■ Task description ■
Every line that contains "ИППП" must be located and copied from the data.

■ Data to process ■
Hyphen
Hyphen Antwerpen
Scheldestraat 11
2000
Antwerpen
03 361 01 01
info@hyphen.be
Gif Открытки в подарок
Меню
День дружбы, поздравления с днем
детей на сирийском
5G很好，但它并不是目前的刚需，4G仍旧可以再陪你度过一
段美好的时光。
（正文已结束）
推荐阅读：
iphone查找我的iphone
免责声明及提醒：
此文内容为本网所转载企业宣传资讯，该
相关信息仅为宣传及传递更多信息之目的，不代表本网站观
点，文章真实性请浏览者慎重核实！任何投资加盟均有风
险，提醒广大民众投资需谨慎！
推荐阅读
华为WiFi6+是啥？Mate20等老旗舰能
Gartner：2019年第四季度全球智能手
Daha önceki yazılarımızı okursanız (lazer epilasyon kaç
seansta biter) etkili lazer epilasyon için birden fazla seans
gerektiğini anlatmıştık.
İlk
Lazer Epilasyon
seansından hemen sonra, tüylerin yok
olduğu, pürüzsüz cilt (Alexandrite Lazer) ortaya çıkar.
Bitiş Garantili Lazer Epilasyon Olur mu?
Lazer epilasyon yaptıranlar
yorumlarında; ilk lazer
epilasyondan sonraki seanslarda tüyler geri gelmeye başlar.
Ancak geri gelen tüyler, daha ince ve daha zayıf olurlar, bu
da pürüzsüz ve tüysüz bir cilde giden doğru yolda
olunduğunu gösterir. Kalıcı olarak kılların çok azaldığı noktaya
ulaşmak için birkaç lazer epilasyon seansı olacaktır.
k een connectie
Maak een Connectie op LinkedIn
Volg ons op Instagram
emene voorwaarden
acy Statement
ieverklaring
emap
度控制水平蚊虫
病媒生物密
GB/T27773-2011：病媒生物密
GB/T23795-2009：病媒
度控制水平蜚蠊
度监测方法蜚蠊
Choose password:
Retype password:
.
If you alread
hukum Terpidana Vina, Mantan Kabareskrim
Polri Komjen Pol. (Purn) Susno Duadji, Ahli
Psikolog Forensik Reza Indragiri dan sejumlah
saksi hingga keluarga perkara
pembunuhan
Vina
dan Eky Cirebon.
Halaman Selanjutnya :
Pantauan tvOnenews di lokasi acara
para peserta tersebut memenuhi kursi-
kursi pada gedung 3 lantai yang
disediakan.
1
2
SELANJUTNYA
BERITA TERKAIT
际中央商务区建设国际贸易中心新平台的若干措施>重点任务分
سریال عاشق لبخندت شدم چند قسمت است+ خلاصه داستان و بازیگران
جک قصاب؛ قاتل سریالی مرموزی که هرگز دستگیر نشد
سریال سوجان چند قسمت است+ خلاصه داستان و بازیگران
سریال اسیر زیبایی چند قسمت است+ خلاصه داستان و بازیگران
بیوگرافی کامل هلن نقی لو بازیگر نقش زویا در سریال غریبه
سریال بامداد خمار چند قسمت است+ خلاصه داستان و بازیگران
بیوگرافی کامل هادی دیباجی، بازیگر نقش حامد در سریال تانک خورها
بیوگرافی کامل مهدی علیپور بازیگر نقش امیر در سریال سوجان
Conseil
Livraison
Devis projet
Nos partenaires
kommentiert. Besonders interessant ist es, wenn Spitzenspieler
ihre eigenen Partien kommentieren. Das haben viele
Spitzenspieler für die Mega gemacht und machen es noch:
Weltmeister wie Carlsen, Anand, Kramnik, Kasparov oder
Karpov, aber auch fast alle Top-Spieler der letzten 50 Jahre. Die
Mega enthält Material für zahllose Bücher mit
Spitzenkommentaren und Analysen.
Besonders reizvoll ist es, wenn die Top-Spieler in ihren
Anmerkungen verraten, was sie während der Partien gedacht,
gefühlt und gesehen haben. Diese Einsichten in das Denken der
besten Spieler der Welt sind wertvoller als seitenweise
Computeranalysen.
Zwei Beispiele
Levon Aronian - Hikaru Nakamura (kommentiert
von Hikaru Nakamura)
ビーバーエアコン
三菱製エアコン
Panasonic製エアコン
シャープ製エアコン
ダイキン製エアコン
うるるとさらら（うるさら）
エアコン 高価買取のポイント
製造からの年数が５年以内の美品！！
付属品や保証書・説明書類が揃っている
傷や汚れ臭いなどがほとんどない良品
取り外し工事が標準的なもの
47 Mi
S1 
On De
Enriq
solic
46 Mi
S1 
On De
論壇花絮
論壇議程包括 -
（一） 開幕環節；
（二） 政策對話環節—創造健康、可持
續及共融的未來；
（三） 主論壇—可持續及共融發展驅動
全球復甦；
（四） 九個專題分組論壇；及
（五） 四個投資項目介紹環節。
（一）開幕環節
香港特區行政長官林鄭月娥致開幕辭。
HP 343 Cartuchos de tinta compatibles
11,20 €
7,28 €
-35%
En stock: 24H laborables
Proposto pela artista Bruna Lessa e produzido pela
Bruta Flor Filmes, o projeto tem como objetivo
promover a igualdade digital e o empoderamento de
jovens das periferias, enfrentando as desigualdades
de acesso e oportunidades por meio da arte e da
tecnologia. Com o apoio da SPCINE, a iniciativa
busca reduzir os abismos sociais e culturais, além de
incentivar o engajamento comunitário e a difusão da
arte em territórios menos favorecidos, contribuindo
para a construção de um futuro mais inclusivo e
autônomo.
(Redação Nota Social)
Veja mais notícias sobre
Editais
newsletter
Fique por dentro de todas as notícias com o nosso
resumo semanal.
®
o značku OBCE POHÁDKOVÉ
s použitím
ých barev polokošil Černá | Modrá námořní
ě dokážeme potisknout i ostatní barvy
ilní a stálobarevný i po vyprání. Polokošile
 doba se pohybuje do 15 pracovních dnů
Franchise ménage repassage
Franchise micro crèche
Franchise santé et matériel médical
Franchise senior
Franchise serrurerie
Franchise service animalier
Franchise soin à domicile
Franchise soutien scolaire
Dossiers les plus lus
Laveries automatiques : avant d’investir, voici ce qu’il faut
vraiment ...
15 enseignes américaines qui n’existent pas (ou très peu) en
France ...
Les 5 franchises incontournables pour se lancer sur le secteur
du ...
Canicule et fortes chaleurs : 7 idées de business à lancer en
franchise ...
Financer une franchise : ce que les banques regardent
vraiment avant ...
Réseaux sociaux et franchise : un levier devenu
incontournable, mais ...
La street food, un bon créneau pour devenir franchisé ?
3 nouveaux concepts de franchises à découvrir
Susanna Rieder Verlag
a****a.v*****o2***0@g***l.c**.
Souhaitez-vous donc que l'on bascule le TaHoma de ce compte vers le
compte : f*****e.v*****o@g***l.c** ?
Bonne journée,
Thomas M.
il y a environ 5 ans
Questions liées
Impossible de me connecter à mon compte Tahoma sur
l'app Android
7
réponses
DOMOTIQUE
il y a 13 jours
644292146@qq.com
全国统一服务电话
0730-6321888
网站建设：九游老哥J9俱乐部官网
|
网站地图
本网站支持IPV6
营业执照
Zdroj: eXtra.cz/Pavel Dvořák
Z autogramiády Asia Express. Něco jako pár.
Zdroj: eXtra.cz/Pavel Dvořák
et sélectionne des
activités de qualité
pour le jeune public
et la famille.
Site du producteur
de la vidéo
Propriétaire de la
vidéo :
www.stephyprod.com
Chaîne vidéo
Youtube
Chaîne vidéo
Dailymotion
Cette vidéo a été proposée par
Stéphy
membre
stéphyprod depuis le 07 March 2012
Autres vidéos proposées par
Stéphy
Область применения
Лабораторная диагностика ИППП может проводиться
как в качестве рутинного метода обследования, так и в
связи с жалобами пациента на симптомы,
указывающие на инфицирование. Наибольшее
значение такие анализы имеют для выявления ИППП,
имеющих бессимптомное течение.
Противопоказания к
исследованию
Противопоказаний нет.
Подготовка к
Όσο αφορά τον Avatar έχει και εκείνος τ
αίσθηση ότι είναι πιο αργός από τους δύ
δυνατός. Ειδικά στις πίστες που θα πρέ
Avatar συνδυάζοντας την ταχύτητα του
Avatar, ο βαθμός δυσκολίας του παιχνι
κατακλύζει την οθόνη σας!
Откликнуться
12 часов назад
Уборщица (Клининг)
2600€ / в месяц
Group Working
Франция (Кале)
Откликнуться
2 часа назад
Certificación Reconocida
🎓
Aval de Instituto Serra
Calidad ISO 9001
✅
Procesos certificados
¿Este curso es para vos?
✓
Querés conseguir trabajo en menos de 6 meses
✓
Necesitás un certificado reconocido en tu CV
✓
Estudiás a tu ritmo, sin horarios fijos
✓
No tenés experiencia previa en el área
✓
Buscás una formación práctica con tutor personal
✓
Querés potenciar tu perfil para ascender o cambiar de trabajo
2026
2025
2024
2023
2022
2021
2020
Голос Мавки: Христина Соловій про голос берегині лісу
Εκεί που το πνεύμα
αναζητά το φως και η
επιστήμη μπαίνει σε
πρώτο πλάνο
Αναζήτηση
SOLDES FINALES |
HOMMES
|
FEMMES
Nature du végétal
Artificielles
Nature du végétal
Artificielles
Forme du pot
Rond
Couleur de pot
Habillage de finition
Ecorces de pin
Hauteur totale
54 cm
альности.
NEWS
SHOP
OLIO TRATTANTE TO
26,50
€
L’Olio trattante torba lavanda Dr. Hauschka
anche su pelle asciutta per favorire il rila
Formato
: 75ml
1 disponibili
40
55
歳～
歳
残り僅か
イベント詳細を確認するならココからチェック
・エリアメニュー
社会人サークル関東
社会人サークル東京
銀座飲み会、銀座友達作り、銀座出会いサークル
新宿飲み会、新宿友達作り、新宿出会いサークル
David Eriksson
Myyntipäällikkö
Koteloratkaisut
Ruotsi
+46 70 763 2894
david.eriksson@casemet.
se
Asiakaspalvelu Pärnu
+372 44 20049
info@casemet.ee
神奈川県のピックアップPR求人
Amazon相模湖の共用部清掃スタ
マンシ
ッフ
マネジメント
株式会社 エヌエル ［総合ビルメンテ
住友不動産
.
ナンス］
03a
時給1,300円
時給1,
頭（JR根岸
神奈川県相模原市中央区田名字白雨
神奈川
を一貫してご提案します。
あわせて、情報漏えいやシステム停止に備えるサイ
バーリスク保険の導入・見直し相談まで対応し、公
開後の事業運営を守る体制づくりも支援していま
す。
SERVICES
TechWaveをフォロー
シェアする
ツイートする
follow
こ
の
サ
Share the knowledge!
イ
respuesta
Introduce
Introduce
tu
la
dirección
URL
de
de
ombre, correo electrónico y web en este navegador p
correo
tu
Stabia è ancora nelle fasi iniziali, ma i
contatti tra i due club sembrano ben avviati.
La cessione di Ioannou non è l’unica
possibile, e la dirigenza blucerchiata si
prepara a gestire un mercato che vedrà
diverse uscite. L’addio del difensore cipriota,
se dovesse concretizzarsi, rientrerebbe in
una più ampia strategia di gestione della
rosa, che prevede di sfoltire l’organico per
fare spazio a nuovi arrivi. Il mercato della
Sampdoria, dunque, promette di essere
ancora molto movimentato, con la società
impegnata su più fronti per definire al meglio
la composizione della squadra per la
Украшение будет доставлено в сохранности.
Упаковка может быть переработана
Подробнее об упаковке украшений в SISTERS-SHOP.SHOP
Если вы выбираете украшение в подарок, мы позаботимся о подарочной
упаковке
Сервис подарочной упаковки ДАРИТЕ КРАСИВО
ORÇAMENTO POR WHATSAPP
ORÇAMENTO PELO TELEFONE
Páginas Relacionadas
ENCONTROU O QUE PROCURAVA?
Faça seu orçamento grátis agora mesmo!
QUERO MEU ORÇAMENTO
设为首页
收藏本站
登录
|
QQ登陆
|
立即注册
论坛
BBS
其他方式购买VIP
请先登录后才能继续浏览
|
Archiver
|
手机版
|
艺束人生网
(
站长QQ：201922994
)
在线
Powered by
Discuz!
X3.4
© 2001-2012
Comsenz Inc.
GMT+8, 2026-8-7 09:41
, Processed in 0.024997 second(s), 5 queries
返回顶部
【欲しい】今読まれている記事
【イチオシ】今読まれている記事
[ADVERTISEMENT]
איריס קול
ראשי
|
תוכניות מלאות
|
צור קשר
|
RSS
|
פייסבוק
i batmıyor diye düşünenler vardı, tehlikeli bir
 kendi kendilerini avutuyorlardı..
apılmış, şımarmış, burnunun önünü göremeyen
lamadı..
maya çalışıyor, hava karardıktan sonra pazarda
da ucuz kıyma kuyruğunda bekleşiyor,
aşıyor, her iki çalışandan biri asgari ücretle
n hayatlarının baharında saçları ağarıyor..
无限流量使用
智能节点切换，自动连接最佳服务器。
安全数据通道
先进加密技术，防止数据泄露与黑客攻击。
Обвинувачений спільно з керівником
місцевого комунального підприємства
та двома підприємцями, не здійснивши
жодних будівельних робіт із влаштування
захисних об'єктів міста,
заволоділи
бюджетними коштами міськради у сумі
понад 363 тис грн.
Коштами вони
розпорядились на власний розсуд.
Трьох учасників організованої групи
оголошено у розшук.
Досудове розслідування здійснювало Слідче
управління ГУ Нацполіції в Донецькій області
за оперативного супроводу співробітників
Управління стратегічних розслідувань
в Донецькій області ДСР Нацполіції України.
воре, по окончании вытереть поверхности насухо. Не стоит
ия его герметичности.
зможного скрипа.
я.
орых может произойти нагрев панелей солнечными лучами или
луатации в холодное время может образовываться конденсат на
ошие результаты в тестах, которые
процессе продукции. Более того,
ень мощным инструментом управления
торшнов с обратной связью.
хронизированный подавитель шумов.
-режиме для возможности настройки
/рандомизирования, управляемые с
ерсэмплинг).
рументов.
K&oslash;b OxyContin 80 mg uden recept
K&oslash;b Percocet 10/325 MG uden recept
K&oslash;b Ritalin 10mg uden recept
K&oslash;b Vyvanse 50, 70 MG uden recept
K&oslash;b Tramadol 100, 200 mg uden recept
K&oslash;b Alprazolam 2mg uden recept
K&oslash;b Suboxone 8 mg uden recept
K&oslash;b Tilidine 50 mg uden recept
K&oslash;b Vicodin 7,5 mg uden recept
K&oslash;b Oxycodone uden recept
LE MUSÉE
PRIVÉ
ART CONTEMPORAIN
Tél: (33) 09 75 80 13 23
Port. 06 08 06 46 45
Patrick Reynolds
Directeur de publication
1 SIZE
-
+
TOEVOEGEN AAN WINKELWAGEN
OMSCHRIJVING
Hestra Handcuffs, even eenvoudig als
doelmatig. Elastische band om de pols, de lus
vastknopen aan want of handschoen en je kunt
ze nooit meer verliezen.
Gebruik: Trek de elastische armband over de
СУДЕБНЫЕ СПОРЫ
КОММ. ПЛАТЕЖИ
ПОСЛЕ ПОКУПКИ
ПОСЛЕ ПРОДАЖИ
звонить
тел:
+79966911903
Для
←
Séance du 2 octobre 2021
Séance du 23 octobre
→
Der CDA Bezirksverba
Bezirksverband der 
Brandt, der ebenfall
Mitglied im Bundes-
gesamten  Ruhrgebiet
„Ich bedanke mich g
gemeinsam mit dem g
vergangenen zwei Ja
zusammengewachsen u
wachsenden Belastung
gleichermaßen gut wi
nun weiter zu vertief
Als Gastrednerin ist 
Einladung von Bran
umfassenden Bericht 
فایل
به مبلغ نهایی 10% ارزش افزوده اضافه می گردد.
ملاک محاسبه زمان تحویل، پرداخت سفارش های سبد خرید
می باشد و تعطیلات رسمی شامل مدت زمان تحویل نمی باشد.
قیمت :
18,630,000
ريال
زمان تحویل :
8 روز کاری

■ Result ■
Лабораторная диагностика ИППП может проводиться
значение такие анализы имеют для выявления ИППП,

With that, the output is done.